Extracted page text data
== Segment start ==

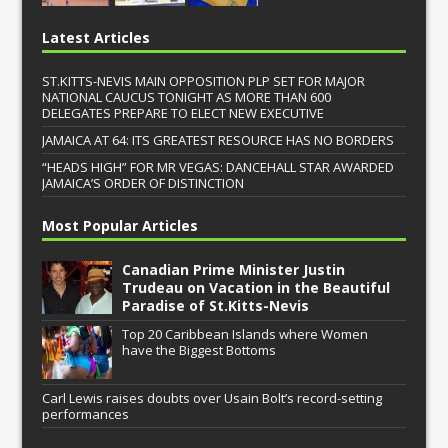
Latest Articles
ST.KITTS-NEVIS MAIN OPPOSITION PLP SET FOR MAJOR
NATIONAL CAUCUS TONIGHT AS MORE THAN 600
DELEGATES PREPARE TO ELECT NEW EXECUTIVE
JAMAICA AT 64: ITS GREATEST RESOURCE HAS NO BORDERS
“HEADS HIGH” FOR MR VEGAS: DANCEHALL STAR AWARDED
JAMAICA’S ORDER OF DISTINCTION
Most Popular Articles
Canadian Prime Minister Justin
Trudeau on Vacation in the Beautiful
Paradise of St.Kitts-Nevis
Top 20 Caribbean Islands where Women
have the Biggest Bottoms
Carl Lewis raises doubts over Usain Bolt’s record-setting
performances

== Segment end ==

:: Your objective ::
Starting at the line that contains "Top 20 Caribbean Islands where Women", restate word for word every line through the last one in the records above. Return nothing else.

:: Problem solution ::
Top 20 Caribbean Islands where Women
have the Biggest Bottoms
Carl Lewis raises doubts over Usain Bolt’s record-setting
performances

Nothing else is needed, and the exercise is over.